Justice Ketanji Brown Jackson tried to head off this result, arguing that the justices simply “don’t at this moment, based on the record…know that these books aren’t just sitting on the shelves.” For Jackson, if part of the argument turns on where the books were and how they were used, the Court should find out where the books were and how they were used before doing anything hasty. “Why wouldn’t we wait until we have a record regarding those things before we make any legal pronouncements about what’s happening in this case?” she said.

The Court’s conservatives had a better idea: They could make up their own record instead. Justice Neil Gorsuch wanted a record of teachers indoctrinating impressionable toddlers, so he acted as if that was the record he had. “We also have in the record some guidance materials for teachers, one of which is, if a student says that a boy can’t be a girl because he was born a boy, a teacher is to respond: ‘That comment is hurtful, and we shouldn’t use negative words to talk about people’s identities,’” he said. “Is that just ‘exposure,’ or is that something else for a three-to-five-year-old?”

The attorney for the school district, Alan Schoenfeld, responded by emphasizing that “the record is seriously underdeveloped on whether and how these support materials are used.” He reiterated that these were only recommended potential answers, and started to say, “There’s nothing in the record about whether any teacher—” when Gorsuch cut him off. “Let’s say a teacher does as instructed, though, and uses that,” he said. “Is that ‘exposure,’ or is that ‘coercion’ in your world?”

Justice Amy Coney Barrett also tried to create facts where there are none, by drawing inferences from the school district briefly permitting and then deciding against allowing opt-outs. “There’s been some question about the record and whether these were just books on the shelf, or whether they were actually used in the classroom,” Barrett said. “How could it be that the opt-out policy became unmanageable if they weren’t part of the instruction?” After all, if the books were “just on the shelf,” she said, there would be “nothing to opt out of.”

Barrett treated her own inference that the books were used as permission to further assume the school district was using the books in a way she wouldn’t like. “It’s saying, ‘This is the right view of the world.
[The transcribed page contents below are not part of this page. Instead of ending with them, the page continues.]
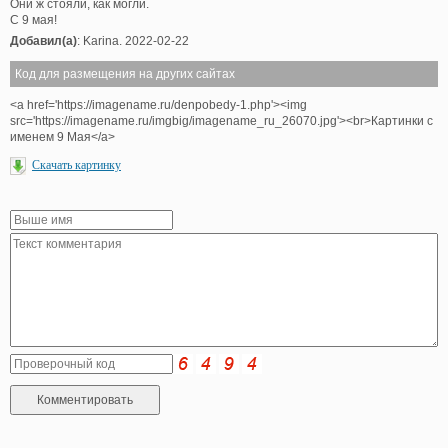
Они ж стояли, как могли.
С 9 мая!
Добавил(а)
: Karina. 2022-02-22
Код для размещения на других сайтах
<a href='https://imagename.ru/denpobedy-1.php'><img
src='https://imagename.ru/imgbig/imagename_ru_26070.jpg'><br>Картинки с
именем 9 Мая</a>
Скачать картинку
This is how we think about things,’” she said. “This is how you should think about things. This is like 2 plus 2 is 4.” Schoenfeld said he disagreed with that characterization of the record. “Let’s say that is in the record,” Gorsuch replied.
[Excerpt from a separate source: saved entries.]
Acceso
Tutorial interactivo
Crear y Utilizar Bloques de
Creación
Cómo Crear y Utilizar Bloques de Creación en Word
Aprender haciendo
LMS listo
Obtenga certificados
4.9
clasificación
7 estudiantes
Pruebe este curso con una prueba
Finally, Justice Samuel Alito constructed a long hypothetical in which a teacher specifically badmouthed conservative Catholics like him. First, Alito told Schoenfeld to suppose a school said that “same-sex marriage is legal in Maryland and it’s a good thing—it’s moral, it makes people happy, same-sex couples form good families, they raise children.” Then, he told Schoenfeld to imagine that the school told students that Catholics “think that it’s not moral, but they’re wrong and they’re bad, and anybody who doesn’t accept that same-sex marriage is normal and just as good as opposite-sex marriage is not a good person.”

In response, Schoenfeld pinpointed where the hypothetical went off the rails. Everything that came after the disagreement Alito attributed to Catholics writ large was “directly derogatory of a particular set of religious beliefs,” said Schoenfeld. In the district’s view, telling kids that same-sex couples can legally marry and have families is fine, and telling kids some people don’t like that is also fine, but telling kids any of those people are bad is not fine. 
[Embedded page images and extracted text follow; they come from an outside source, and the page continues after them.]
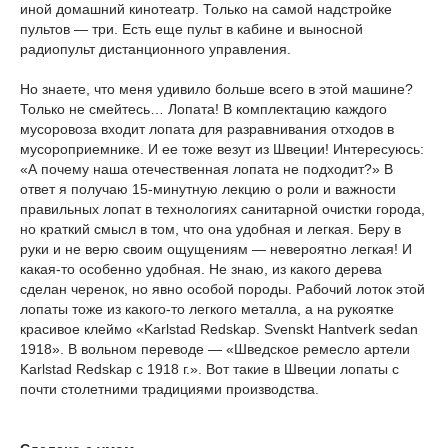
иной домашний кинотеатр. Только на самой надстройке
пультов — три. Есть еще пульт в кабине и выносной
радиопульт дистанционного управления.
Но знаете, что меня удивило больше всего в этой машине?
Только не смейтесь… Лопата! В комплектацию каждого
мусоровоза входит лопата для разравнивания отходов в
мусороприемнике. И ее тоже везут из Швеции! Интересуюсь:
«А почему наша отечественная лопата не подходит?» В
ответ я получаю 15-минутную лекцию о роли и важности
правильных лопат в технологиях санитарной очистки города,
но краткий смысл в том, что она удобная и легкая. Беру в
руки и не верю своим ощущениям — невероятно легкая! И
какая-то особенно удобная. Не знаю, из какого дерева
сделан черенок, но явно особой породы. Рабочий лоток этой
лопаты тоже из какого-то легкого металла, а на рукоятке
красивое клеймо «Karlstad Redskap. Svenskt Hantverk sedan
1918». В вольном переводе — «Шведское ремесло артели
Karlstad Redskap с 1918 г.». Вот такие в Швеции лопаты с
почти столетними традициями производства.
Alito seemed unsatisfied with this response, and suggested that acknowledging support for marriage equality at all should have been objectionable, too. “The school can teach students certain moral principles that are highly objectionable to parents, and that’s okay?” he asked, sounding outraged.

Judges often use hypothetical questions to tease out how legal rules would apply in different scenarios. Mahmoud v. Taylor was the rare case where the Court could basically only ask hypotheticals because they had nothing else to go off of. The Court could have waited for the case to actually go to trial and develop a meaningful factual record. But the reality of education in Montgomery County takes a backseat to the conservative justices’ persecution complex.